La gioia del Natale inonda ancora i nostri cuori: continua a risuonare il meraviglioso annuncio che Cristo è nato per noi.
In questo clima di letizia, celebriamo oggi la festa di Santo Stefano, diacono e primo martire.
Potrebbe sembrare strano accostare la memoria di Santo Stefano alla nascita di Gesù, perché emerge il contrasto tra la gioia di Betlemme e il dramma di Stefano, lapidato a Gerusalemme nella prima persecuzione contro la Chiesa nascente.
In realtà non è così, perché il Bambino Gesù è il Figlio di Dio fattosi uomo, che salverà l’umanità morendo in croce. Ora lo contempliamo avvolto in fasce nel presepe; dopo la sua crocifissione sarà nuovamente avvolto da bende e deposto in un sepolcro.
Santo Stefano fu il primo a seguire le orme del divino Maestro con il martirio; morì come Gesù affidando la propria vita a Dio e perdonando i suoi persecutori. Mentre veniva lapidato disse:
«Signore Gesù, accogli il mio spirito» (At 7,59).

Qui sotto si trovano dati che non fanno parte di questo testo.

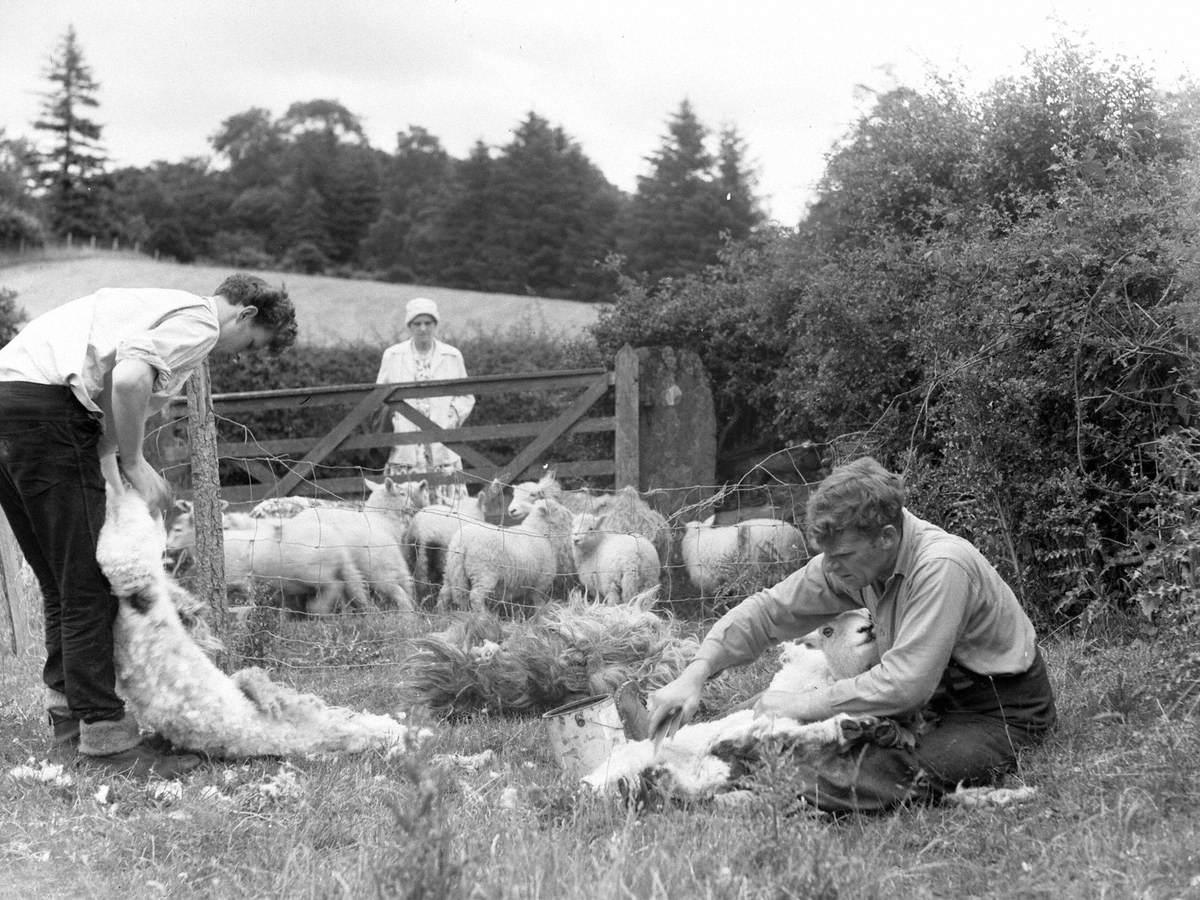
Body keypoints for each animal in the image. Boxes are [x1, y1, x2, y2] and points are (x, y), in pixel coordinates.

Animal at [439, 496, 573, 619]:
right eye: (557, 509)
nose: (571, 515)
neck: (539, 531)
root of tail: (462, 542)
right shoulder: (541, 581)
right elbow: (538, 600)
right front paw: (541, 614)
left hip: (452, 569)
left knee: (444, 593)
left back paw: (442, 615)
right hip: (483, 572)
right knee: (475, 596)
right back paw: (484, 617)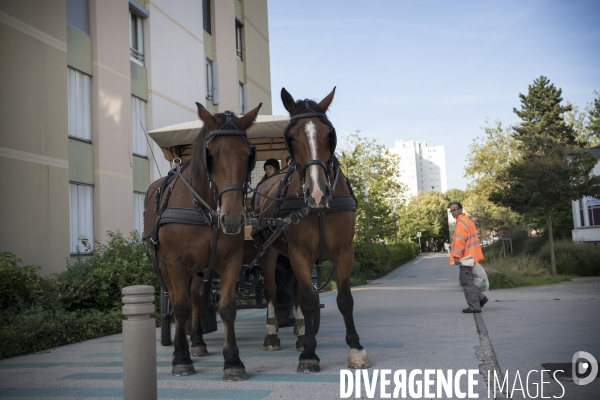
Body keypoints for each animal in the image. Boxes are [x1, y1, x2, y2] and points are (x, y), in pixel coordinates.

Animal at [144, 102, 262, 382]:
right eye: (212, 155)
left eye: (248, 155)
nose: (232, 218)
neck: (204, 208)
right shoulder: (175, 263)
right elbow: (180, 307)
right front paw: (181, 358)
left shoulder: (231, 261)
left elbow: (226, 307)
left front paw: (233, 361)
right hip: (165, 267)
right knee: (180, 300)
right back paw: (180, 347)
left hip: (199, 269)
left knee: (197, 298)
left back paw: (197, 342)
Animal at [253, 87, 370, 372]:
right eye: (291, 137)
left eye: (329, 134)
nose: (317, 193)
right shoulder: (300, 253)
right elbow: (308, 300)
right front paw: (309, 354)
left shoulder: (344, 251)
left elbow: (344, 299)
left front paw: (355, 348)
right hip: (271, 253)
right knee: (272, 291)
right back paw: (272, 335)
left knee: (294, 292)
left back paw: (300, 332)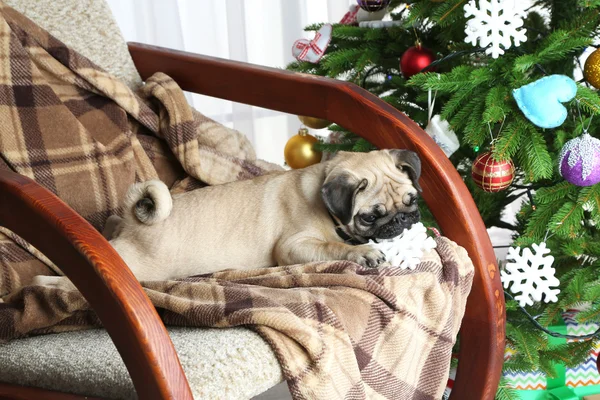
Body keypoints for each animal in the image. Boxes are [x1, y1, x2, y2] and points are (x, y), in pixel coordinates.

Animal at [32, 150, 422, 288]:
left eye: (412, 201)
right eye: (371, 217)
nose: (403, 221)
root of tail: (134, 218)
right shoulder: (292, 248)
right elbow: (333, 246)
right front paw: (362, 253)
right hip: (130, 265)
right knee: (54, 282)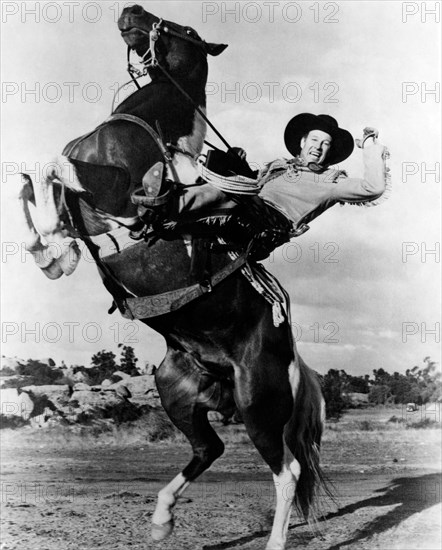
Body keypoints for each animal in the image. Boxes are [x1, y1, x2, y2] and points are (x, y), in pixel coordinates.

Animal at [19, 5, 326, 550]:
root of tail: (292, 357)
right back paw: (162, 517)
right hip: (178, 395)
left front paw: (52, 246)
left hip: (258, 404)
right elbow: (44, 187)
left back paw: (271, 538)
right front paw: (48, 249)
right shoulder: (87, 211)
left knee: (285, 471)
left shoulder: (117, 196)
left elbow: (56, 168)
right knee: (209, 449)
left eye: (185, 31)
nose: (132, 12)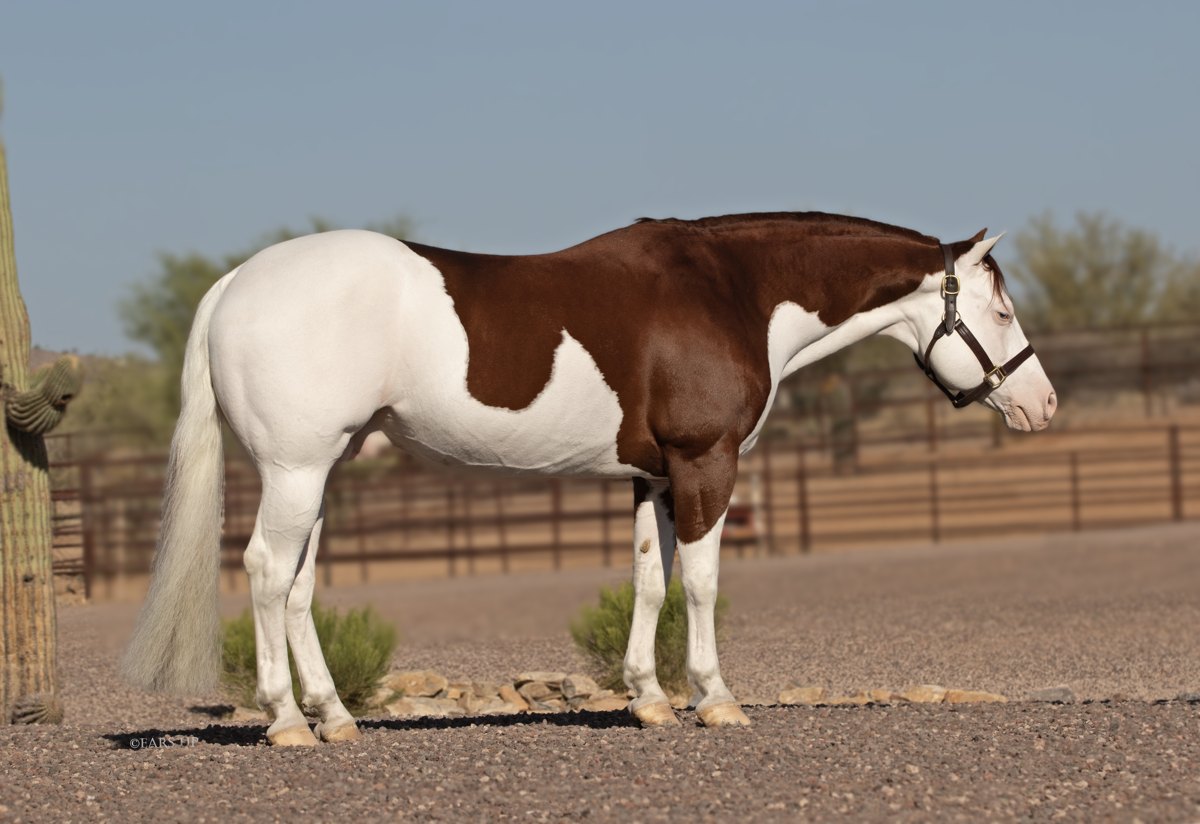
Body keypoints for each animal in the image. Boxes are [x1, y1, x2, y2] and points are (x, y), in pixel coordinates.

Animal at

Sono parole del tutto simili a quelle pronunciate da Cristo in croce:
«Padre, nelle tue mani consegno il mio spirito (Lc 23, 46).
L’atteggiamento di Stefano che imita fedelmente il gesto di Gesù, è un invito rivolto a ciascuno di noi ad accogliere con fede dalle mani del Signore ciò che la vita ci riserva di positivo e anche di negativo.
La nostra esistenza è segnata non solo da circostanze felici – lo sappiamo -, ma anche da momenti di difficoltà e di smarrimento.
Ma la fiducia in Dio ci aiuta ad accogliere i momenti faticosi e a viverli come occasione di crescita nella fede e di costruzione di nuove relazioni con i fratelli.
Si tratta di abbandonarci nelle mani del Signore, che sappiamo essere un Padre ricco di bontà verso i suoi figli.